By David Kravets May 19, 2010 | 4:50 pm | Categories: Censorship, privacy
An anonymous blogger critical of Pennsylvania Attorney General Tom Corbett plans to challenge a grand jury subpoena ordering Twitter to reveal the blogger’s identity.
“It doesn’t really matter why we are criticizing him,” said ”Signor Ferrari,” one of the two Twitter users targeted in the subpoena from Corbett, who won the Republican gubernatorial primary Tuesday. ”It’s our First Amendment right to criticize him no matter who we are,” said Signor Ferrar said in a telephone interview Wednesday. He uses that pen name on the CasablancaPA blog.
The bloggers received an e-mail from Twitter on Tuesday evening saying the micro-blogging service would respond to the subpoena (.pdf) in a week “unless we receive notice from you that a motion to quash the subpoena has been filed or that this matter has been otherwise resolved.”

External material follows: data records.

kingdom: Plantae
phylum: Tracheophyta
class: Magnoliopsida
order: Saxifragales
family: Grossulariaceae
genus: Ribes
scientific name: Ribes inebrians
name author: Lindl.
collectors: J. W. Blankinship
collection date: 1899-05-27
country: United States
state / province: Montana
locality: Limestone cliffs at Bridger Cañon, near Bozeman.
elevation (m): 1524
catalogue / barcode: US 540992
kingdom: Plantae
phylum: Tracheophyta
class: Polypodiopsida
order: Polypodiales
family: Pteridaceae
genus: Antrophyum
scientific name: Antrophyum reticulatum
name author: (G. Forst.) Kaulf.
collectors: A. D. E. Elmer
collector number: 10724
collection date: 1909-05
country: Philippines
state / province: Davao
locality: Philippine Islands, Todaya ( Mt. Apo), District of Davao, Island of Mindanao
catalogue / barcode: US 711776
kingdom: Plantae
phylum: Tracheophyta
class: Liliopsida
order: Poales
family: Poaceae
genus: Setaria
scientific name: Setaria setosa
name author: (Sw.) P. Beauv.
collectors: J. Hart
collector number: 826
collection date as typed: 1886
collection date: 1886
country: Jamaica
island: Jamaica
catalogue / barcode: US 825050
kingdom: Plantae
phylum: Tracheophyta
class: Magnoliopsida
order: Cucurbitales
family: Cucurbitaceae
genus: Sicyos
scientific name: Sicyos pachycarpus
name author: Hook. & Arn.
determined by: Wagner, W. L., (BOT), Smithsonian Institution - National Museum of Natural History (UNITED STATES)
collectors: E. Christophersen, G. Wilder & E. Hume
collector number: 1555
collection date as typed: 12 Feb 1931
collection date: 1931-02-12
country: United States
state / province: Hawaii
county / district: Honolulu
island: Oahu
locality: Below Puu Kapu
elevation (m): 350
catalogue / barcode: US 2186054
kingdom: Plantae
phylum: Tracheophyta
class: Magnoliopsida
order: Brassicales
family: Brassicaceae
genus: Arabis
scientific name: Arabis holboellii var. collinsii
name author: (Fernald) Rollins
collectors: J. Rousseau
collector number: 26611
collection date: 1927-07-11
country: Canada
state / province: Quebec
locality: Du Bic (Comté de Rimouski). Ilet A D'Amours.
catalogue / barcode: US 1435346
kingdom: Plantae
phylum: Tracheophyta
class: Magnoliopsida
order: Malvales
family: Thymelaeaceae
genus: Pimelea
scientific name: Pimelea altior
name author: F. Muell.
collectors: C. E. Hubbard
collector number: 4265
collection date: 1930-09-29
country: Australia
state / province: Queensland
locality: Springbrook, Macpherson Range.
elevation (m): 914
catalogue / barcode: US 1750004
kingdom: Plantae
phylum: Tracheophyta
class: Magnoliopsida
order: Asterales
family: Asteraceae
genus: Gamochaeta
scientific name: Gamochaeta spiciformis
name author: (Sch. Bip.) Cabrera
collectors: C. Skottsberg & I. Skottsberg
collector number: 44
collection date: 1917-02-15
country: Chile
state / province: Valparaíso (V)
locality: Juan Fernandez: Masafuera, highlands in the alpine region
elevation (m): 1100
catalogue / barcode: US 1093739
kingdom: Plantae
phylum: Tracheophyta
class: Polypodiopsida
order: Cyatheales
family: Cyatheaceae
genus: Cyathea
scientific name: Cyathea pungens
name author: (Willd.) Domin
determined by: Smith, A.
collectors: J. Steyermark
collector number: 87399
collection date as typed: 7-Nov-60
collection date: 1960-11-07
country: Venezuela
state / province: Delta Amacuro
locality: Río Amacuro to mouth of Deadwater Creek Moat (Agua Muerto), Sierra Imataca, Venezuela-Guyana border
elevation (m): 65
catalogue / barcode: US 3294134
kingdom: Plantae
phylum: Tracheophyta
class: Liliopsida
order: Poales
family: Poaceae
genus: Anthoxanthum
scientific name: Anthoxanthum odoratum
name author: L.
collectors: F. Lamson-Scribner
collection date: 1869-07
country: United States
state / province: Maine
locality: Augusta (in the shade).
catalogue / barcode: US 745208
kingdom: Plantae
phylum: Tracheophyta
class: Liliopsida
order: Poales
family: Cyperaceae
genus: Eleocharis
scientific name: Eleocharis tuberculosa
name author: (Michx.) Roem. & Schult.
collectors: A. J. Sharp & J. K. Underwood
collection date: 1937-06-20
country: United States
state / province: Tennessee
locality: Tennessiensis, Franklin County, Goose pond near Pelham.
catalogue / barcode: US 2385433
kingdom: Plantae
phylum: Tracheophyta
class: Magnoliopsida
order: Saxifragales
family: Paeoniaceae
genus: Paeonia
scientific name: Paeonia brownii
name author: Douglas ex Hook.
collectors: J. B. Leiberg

The subpoena follows a string of similar efforts to unmask anonymous writers, with mixed results. A Louisiana politician dropped a defamation suit Tuesday against 11 anonymous commenters on The Times-Picayune website after the outlet refused to release their identities. In August, however, Google unmasked the operator of the “Skanks in NYC” blog after being subpoenaed by an Australian model who claimed the site defamed her. And on Monday, a federal judge prevented Yahoo from revealing the identity of a message-board poster critical of USA Technologies.
While those efforts involved civil subpoenas, Corbett is apparently treating his online critics as potential criminals, using his power as the state’s top law enforcement official to issue a grand jury subpoena.